▶ [Provided passage]:
------------------------------------------------
I have a classic diamond problem like this in C++
A
/ \
B C
\ /
D
I know this would normally be solved by making B and C inherit virtually from A.
But my issue is that classes A and B come from a third party library I can't edit and B's inheritance from A is not marked virtual.
Is there a way to solve this?
Thanks for the help ;-)
If you can't change the inheritance of A in your library to virtual, there is no way to make a diamond with a single A element a the top. The standard explicitly allows for mixing virtual and non-virtual inheritance of the same base class:
10.1/6: for an object c of class type C, a single subobject of type V is shared by every base subobject of c that has a virtual base class of type V. (...).
10.1/7: A class can have both virtual and non-virtual base classes of a given type.
Example:
namespace mylib { // namesape just to higlight the boundaries of the library
struct Person { // A
static int counter;
int id;
Person() : id(++counter) {}
void whoami() { cout << "I'm "<<id<<endl; }
}; //A
struct Friend: Person {}; //B -> A
int Person::counter=0;
}
struct Employee : virtual mylib::Person {}; // C->A
struct Colleague : Employee, mylib::Friend {}; // D->(B,c)
...
mylib::Friend p1; // ok !
p1.whoami();
Employee p2; // ok !
p2.whoami();
Colleague p3; // Attention: No diamond !
//p3.whoami(); // ouch !! not allowed: no diamond so for which base
// object has the function to be called ?
p3.Employee::whoami(); // first occurrence of A
p3.mylib::Friend::whoami(); // second second occurrence of A
As you have no way to intervene in your external library you have to organize things differently. But however you'll do it, it will be sweat and tears.
You could define C (Employee in my example) by using composition of A (Person in my example). The A subobject would either be created or in special cases taken over from another object. You'd need to undertake the effort to replicate A's interface, forwarding the calls to an A subobject.
The general idea would look like:
class Employee {
mylib::Person *a;
bool owna;
protected:
Employee (mylib::Person& x) : a(&x), owna(false) { } // use existing A
public:
Employee () : a(new mylib::Person), owna(true) { } // create A subobject
~Employee () { if (owna) delete a; }
void whoami() { a->whoami(); } // A - fowarding
};
If you do this, you could then define D with multiple inheritance, with a trick in the constructor:
struct Colleague : mylib::Friend, Employee {
Colleague () : mylib::Friend(), Employee(*static_cast<Person*>(this)) {};
using Friend::whoami;
};
The only issue would then the ambiguity of the member functions of A interface (that have been provided in C as explained above). You therefore have to tell with a using clause that for A, you go via B and not via C.
In final, you could use this:
Employee p2;
p2.whoami();
Colleague p3; // Artifical diamond !
p3.whoami(); // YES !!
p3.Employee::whoami(); // first occurence of A
p3.mylib::Friend::whoami(); // second second occurence of A
// all whoami refer to the same A !!!
It works nicely: Online demo
Conclusion
So yes, it's possible to solve this, but it's very tricky. As I said: it will be sweat and tears.
For instance, you have no problem to convert a Colleague to a Person. But for Employee, you'd need to provide conversion operators. You have to implement the rule of 3/5 in Employee And you have to take care of everything that could go wrong (failed allocation, etc...). It will not be a piece of cake.
So it's really worth to reconsider your design, as Lightness Races in Orbit suggested in the comments :-)
------------------------------------------------
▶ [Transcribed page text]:
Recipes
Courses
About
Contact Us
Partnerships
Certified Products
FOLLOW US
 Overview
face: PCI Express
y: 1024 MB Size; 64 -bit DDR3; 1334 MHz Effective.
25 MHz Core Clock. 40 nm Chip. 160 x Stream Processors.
------------------------------------------------
▶ [Explore the material]:
A - Decide whether each statement agrees with the thread on the C++ diamond problem. Answer yes or no for each and quote the deciding words. (i) The asker is able to edit classes A and B. (ii) A class may have both virtual and non-virtual base classes of the same type. (iii) Converting a Colleague to a Person requires conversion operators.
B - Rename "Employee" to "Worker" throughout the part of the thread on the C++ diamond problem starting at "p3.Employee::whoami(); // first occurrence" and ending at "it, it will be sweat and tears.", and give that part again.
Nothing in the listing matters here.

▶ [Answers to the problems]:
A -
(i) No: "classes A and B come from a third party library I can't edit"
(ii) Yes: "A class can have both virtual and non-virtual base classes of a given type."
(iii) No: "you have no problem to convert a Colleague to a Person"

B -
p3.Worker::whoami(); // first occurrence of A
p3.mylib::Friend::whoami(); // second second occurrence of A
As you have no way to intervene in your external library you have to organize things differently. But however you'll do it, it will be sweat and tears.